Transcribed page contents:
┄┄┄┄┄┄
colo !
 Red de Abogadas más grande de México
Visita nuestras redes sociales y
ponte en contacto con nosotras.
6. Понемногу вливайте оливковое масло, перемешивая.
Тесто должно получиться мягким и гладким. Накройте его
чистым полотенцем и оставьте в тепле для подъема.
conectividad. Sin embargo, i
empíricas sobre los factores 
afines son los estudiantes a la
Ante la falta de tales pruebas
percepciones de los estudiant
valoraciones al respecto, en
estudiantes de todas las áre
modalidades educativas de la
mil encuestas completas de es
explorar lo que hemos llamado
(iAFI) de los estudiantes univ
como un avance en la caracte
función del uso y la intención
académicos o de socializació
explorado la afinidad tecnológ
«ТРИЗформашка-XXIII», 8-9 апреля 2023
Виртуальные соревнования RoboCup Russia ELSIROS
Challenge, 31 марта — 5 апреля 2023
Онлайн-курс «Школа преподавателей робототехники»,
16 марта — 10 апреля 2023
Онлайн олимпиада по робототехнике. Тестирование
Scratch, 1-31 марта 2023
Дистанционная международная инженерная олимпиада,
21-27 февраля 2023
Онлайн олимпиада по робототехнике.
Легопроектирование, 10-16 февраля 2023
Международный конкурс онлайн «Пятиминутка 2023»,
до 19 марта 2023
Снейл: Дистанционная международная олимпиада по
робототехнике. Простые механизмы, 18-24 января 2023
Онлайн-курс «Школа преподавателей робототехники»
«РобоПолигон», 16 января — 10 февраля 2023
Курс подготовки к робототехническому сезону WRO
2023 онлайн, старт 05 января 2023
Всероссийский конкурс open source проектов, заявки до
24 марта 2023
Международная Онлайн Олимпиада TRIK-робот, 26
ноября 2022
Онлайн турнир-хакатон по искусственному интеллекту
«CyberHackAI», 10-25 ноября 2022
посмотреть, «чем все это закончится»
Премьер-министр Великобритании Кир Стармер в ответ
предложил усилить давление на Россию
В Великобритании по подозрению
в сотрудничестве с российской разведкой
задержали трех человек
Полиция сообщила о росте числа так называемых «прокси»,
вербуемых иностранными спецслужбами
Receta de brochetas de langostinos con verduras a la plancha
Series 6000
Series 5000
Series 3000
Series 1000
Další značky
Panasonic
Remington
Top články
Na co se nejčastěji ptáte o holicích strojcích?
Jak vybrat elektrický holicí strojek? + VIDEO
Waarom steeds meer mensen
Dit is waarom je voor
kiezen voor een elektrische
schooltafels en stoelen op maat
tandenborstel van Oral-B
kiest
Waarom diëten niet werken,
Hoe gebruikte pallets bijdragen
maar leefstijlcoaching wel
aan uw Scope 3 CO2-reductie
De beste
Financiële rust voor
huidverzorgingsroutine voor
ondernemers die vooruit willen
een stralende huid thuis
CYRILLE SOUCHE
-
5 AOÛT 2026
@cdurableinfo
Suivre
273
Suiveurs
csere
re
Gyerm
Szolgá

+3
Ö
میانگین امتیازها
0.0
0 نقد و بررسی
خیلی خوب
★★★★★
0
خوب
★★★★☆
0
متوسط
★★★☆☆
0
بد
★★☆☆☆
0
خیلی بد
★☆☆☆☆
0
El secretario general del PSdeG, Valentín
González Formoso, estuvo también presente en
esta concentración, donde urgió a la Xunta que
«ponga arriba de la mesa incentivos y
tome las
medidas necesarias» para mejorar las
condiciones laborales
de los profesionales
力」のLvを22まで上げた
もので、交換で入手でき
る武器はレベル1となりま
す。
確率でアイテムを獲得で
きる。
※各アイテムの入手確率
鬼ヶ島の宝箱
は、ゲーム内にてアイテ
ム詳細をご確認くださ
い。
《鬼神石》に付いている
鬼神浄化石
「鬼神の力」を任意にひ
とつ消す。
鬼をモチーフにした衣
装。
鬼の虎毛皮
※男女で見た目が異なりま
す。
┄┄┄┄┄┄
* [Task] Turn the stretch of the entries from the very first line through the line containing "estudiantes de todas las áre" into a numbered list, with one line per item and blank lines left out.

* [Written response]
1. colo !
2.  Red de Abogadas más grande de México
3. Visita nuestras redes sociales y
4. ponte en contacto con nosotras.
5. 6. Понемногу вливайте оливковое масло, перемешивая.
6. Тесто должно получиться мягким и гладким. Накройте его
7. чистым полотенцем и оставьте в тепле для подъема.
8. conectividad. Sin embargo, i
9. empíricas sobre los factores 
10. afines son los estudiantes a la
11. Ante la falta de tales pruebas
12. percepciones de los estudiant
13. valoraciones al respecto, en
14. estudiantes de todas las áre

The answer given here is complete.